ASP.NET MVC Framework

[Update]: Scott Hanselman has posted the videos of the ASP.NET MVC Framework talks.

Scott Guthrie announces ASP.NET MVC Framework at ALT.NET conference. There have been rumors about an MVC Framework for ASP.NET in March 2007, already.   Jeffrey Palermo  wrote about a special meeting with Scott Guthrie on the MVP Summit. Now Scott officially announces the framework and claims that we might expect a first CTP within the next two months and a V1 in Spring 2008. Jeffrey has the details.

He names some of the goals:

Nima Dilmaghani provides further details on Scott’s talk and the integration points for existing ASP.NET technology and other frameworks such as Castle’s MonoRail and Windsor. Even Roy Osherove praises the new MVP Framework for ASP.NET:

My take away - finally they get it.
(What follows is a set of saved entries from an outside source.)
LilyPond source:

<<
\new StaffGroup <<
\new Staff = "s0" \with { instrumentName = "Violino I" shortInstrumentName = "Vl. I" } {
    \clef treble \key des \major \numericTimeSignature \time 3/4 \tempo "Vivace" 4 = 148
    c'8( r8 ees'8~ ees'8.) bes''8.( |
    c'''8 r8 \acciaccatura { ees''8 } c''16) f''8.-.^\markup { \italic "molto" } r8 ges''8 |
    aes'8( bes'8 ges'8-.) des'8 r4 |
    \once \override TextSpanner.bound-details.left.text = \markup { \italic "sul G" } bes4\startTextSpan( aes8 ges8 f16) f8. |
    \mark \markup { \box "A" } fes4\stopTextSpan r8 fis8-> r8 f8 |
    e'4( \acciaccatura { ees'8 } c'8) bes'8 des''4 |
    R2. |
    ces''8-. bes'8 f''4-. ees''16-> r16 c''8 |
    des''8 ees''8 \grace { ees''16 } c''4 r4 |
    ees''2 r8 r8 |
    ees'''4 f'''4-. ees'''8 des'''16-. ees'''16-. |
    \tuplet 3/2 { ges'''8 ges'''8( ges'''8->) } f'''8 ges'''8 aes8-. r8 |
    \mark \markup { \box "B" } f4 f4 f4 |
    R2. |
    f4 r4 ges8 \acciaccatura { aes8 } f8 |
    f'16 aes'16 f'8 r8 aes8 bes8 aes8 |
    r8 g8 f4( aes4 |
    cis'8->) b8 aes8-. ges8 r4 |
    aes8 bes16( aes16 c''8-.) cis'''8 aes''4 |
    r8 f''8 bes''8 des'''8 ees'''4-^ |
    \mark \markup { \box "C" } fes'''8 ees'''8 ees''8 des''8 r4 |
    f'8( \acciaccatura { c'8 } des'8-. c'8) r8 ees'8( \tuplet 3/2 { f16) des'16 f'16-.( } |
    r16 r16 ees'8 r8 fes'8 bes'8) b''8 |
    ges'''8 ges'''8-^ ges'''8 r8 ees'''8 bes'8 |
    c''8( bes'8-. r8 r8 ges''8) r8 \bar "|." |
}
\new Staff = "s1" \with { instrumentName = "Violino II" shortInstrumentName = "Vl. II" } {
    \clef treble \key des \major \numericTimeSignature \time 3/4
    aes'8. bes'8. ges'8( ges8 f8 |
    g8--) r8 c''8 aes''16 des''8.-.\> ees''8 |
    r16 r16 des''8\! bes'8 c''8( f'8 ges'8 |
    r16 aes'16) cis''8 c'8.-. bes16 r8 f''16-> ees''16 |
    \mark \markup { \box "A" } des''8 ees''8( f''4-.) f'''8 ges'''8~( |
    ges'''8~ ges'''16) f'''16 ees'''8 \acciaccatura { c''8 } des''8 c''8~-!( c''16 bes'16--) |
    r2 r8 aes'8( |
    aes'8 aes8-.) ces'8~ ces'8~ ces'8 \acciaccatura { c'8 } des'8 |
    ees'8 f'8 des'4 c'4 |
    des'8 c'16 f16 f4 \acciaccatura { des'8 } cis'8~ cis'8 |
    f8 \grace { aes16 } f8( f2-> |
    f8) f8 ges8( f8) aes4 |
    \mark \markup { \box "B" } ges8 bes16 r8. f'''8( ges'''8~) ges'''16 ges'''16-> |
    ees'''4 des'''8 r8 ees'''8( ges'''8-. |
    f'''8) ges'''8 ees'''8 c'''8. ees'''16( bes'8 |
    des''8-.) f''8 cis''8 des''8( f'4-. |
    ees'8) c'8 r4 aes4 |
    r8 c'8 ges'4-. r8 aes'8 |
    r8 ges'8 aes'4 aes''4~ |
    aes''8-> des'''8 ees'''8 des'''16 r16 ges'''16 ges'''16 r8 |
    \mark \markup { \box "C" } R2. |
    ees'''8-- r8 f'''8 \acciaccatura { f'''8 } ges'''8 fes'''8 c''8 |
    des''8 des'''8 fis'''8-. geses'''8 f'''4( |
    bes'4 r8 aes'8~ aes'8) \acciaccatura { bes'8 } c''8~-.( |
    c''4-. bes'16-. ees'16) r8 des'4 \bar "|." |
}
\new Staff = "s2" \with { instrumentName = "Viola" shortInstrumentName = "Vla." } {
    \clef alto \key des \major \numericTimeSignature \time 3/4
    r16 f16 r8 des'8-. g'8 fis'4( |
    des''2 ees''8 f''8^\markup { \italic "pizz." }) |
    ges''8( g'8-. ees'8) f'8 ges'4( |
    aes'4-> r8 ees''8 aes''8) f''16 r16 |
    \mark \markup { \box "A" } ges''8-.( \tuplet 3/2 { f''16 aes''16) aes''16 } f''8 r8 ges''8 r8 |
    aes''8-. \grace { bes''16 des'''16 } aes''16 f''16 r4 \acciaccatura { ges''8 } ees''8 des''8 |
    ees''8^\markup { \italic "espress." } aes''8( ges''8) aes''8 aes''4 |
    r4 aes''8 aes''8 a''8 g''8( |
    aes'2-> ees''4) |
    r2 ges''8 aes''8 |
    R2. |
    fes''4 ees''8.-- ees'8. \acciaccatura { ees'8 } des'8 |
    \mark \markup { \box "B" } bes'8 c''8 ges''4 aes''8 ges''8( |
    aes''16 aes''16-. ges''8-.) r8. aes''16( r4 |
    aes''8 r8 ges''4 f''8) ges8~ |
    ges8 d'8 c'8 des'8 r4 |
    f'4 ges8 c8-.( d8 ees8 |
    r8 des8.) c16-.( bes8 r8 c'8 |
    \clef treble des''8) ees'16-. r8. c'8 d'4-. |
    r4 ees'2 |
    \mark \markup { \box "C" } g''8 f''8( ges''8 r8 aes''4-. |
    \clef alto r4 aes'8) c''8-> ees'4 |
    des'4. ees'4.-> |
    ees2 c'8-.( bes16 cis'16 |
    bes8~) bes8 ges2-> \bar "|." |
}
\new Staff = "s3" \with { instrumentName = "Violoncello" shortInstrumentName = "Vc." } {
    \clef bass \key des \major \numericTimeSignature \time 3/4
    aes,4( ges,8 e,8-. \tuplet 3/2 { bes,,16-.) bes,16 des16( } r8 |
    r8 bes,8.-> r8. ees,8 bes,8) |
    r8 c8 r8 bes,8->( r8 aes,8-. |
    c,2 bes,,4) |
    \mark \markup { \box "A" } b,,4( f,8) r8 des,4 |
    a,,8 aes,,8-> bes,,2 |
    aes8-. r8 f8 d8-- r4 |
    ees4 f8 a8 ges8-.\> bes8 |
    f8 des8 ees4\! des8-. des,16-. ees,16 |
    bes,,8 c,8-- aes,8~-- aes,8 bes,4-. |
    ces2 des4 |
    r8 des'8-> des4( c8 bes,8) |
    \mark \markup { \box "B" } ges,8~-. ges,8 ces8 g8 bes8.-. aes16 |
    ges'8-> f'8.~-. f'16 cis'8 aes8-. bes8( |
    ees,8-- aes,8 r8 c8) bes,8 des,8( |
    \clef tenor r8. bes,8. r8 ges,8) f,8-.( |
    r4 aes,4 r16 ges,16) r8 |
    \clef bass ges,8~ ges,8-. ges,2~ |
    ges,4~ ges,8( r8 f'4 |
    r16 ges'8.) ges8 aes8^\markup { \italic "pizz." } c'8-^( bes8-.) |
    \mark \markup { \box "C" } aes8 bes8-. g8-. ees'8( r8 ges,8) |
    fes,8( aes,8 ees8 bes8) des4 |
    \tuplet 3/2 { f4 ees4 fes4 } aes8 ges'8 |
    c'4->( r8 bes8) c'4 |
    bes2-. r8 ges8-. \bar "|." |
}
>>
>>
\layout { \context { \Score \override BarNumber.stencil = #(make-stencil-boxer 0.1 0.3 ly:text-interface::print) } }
I wish there were more guthries out there in the b0rg.

Regarding the impact on MonoRail Jeffrey says:

MonoRail is MVC.  This is MVC, so yes, it’s very similar but different.  This gives us a controller that executes before a view ever comes into play, and it simplifies ASPX as a view engine by getting rid of viewstate and server-side postbacks with the event lifecycle.  That’s about it.  MonoRail is much more.  MonoRail has tight integration with Windsor, ActiveRecord and several view engines.  MonoRail is more than just the MVC part.  I wouldn’t be surprised if MonoRail were refactored to take advantage of the ASP.NET MVC HttpHandler just as a means to reduce the codebase a bit.  I think it would be a very easy move, and it would probably encourage MonoRail adoption (even beyond its current popularity).

The Castle PMC has a similar take on the issue:

We also believe that MonoRail has been providing the same thing for the past two and half years, and will continue to do so. We’re grateful that MS has chosen to offer integration points for Monorail and the Castle stack and as soon as it’s available we will be working to integrate it with the rest of our projects.

Is MS’ MVC better? Worse? Only once we have used both will we be able to tell.

I would like to agree with Jeffrey that this might encourage MonoRail adoption. At least both frameworks would share some common concepts and the programming models won’t differ that much anymore. But common sense tells me that MSFT might try to do business as usual, i.e. make a (bad) copy of a good concept and get rid of the competing framework/tool along the way. I’ll have to put my faith in Scott ;-) (who’s proven to deserve as much several times).